Shell Refining Company (Federation of Malaya) Bhd's second quarter net loss narrowed to RM57.86 million from a net loss of RM120.08 million a year earlier. This came mainly on inventory write back and lower taxes during the quarter ended June 30, 2013 (2QFY13).

Shell said revenue fell to RM3.39 billion from RM3.56 billion on lower product prices.

Cumulative 1HFY13 net loss also narrowed to RM82.37 million from a net loss of RM105.45 million a year earlier while revenue declined to RM7 billion from RM7.26 billion.

"The (revenue) decrease is attributable to lower product prices in 2013. Ability to process cheaper sour crude also resulted in lower loss-after-tax in 2QFY13," Shell said.

Looking ahead, Shell said refining margins are expected to "remain challenged" on excess regional capacity and weak product demand.

Meanwhile, Shell said in a separate statement that it has appointed Datuk Yvonne Chia, former group managing director/chief executive officer of HONG LEONG BANK BHD [], as non-executive director of the firm.

Eastland Equity Bhd posted a net profit of RM1.2 million for its second quarter to end-June 2013, lower than RM1.5 million earned in the previous year corresponding quarter.

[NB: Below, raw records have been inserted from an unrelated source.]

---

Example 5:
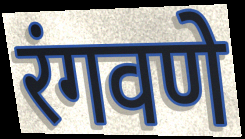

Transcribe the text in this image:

रंगवणेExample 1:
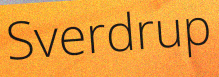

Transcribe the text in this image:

Sverdrup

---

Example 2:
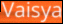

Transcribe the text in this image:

Vaisya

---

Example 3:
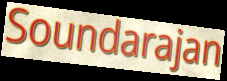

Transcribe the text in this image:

Soundarajan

The company – whose share price had jumped and plunged last month because of speculation (which was subsequently denied) of the involvement of a leading politician’s son -- recorded revenue of RM11.8 million for the current quarter, compared to RM11.9 million.

For the six months to June 2013, the company posted net profit of RM2.1 million, compared to RM1.6 million in the first half of 2012. Revenue was flattish at RM20.6 million.

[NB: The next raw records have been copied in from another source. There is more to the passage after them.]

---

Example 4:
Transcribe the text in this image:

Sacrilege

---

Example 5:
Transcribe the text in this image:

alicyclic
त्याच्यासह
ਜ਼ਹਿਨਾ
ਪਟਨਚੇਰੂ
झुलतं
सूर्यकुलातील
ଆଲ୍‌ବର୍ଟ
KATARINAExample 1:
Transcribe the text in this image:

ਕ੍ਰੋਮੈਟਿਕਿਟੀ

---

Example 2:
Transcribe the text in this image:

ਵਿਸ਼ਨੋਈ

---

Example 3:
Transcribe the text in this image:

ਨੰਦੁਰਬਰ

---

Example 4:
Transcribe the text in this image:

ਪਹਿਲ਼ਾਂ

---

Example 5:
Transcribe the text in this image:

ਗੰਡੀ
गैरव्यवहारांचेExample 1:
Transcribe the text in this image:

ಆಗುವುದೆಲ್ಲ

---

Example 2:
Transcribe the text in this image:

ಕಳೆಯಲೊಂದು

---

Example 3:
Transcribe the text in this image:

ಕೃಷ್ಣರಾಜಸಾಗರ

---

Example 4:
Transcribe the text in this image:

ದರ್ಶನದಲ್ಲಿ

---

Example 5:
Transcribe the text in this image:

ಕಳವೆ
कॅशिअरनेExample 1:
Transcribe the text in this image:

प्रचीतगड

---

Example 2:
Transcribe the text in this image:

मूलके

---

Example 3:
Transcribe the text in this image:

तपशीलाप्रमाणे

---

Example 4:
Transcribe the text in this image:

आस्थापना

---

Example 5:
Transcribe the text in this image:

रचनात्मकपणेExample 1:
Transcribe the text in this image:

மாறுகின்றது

Lafarge Malaysia Bhd plans to set up a CONSTRUCTION []  development laboratory by year-end to produce better building solutions to reduce construction to cater for a larger population, Bernama reported.

The cement company estimated that Malaysia's population will hit 35 million by 2020, with 70% expected to be concentrated in urban areas.

President/Chief Executive Officer, Bradley Mulroney, said the lab will focus on research and develop products and solutions needed for the construction industry.   

Mulroney said Malaysia faces its biggest challenge in offering affordable prices for housing units, especially in the urban areas.

The company wants to come up with solutions that could help reduce the cost of construction and at the same time emphasis on quality home.

He said the company, which anticipated between four and five per cent market growth per annum, aimed to maintain its capacity to serve projects like the Kuala Lumpur International Airport 2 and Mass Rapid Transit.

Besides cement, the French company’s businesses also included ready-mixed concrete, aggregates and other related materials.

Manulife Holdings Bhd recorded a net profit of RM14.6 million for its second quarter ended June 30, almost double the RM9.6 million in earnings posted in the previous year corresponding quarter. 

This was on the back of revenue of RM235.5 million, compared with RM181.5 million previously. 

Manulife said the higher revenue was mainly due to higher interest income in its investment holding business as well as higher gross premiums in the group's life insurance segment. 

For its cumulative half yearly results, Manulife posted a net profit of RM18.6 million, compared with RM26.9 million at the same time last year. 

The decrease in net profit for the first half of the year came from decrease in realised gains on disposal of investments and higher management expenses for the investment holding segment. 

There was also a loss in earnings for Manulife's other businesses due to "higher management expenses driven by  increase in staff force to support the private retirement scheme launched in November 2012". 

Looking forward, Manulife said its business should remain "satisfactory" with its expansion plans.